## TASK GOAL
Repeat all of the data below line for line, with no changes.

## ENTRIES PROVIDED
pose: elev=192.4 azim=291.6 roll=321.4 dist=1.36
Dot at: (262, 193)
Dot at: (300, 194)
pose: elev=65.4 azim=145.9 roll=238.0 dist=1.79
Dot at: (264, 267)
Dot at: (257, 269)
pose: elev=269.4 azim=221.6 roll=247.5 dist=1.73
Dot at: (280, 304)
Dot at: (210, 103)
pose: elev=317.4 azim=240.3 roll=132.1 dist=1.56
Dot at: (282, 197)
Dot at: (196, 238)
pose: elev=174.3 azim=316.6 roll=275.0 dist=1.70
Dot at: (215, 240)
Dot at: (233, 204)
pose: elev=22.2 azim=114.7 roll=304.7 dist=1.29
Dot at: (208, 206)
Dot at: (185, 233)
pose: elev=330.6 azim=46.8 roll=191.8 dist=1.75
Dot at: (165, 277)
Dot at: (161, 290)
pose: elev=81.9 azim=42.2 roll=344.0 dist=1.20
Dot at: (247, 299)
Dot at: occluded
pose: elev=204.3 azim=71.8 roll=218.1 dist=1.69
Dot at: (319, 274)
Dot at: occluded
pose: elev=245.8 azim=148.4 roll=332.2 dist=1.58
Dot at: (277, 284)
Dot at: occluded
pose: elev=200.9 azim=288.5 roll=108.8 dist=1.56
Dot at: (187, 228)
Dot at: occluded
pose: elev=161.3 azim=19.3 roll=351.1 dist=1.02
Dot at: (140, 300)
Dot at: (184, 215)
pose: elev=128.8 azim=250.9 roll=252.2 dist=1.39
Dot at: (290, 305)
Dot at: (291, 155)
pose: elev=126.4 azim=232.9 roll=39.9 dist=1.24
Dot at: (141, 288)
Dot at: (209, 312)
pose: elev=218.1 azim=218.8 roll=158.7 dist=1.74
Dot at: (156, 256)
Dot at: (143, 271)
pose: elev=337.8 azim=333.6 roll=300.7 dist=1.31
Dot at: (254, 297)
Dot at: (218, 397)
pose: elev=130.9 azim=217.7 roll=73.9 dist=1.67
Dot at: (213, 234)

## REPLY TO THE TASK
pose: elev=192.4 azim=291.6 roll=321.4 dist=1.36
Dot at: (262, 193)
Dot at: (300, 194)
pose: elev=65.4 azim=145.9 roll=238.0 dist=1.79
Dot at: (264, 267)
Dot at: (257, 269)
pose: elev=269.4 azim=221.6 roll=247.5 dist=1.73
Dot at: (280, 304)
Dot at: (210, 103)
pose: elev=317.4 azim=240.3 roll=132.1 dist=1.56
Dot at: (282, 197)
Dot at: (196, 238)
pose: elev=174.3 azim=316.6 roll=275.0 dist=1.70
Dot at: (215, 240)
Dot at: (233, 204)
pose: elev=22.2 azim=114.7 roll=304.7 dist=1.29
Dot at: (208, 206)
Dot at: (185, 233)
pose: elev=330.6 azim=46.8 roll=191.8 dist=1.75
Dot at: (165, 277)
Dot at: (161, 290)
pose: elev=81.9 azim=42.2 roll=344.0 dist=1.20
Dot at: (247, 299)
Dot at: occluded
pose: elev=204.3 azim=71.8 roll=218.1 dist=1.69
Dot at: (319, 274)
Dot at: occluded
pose: elev=245.8 azim=148.4 roll=332.2 dist=1.58
Dot at: (277, 284)
Dot at: occluded
pose: elev=200.9 azim=288.5 roll=108.8 dist=1.56
Dot at: (187, 228)
Dot at: occluded
pose: elev=161.3 azim=19.3 roll=351.1 dist=1.02
Dot at: (140, 300)
Dot at: (184, 215)
pose: elev=128.8 azim=250.9 roll=252.2 dist=1.39
Dot at: (290, 305)
Dot at: (291, 155)
pose: elev=126.4 azim=232.9 roll=39.9 dist=1.24
Dot at: (141, 288)
Dot at: (209, 312)
pose: elev=218.1 azim=218.8 roll=158.7 dist=1.74
Dot at: (156, 256)
Dot at: (143, 271)
pose: elev=337.8 azim=333.6 roll=300.7 dist=1.31
Dot at: (254, 297)
Dot at: (218, 397)
pose: elev=130.9 azim=217.7 roll=73.9 dist=1.67
Dot at: (213, 234)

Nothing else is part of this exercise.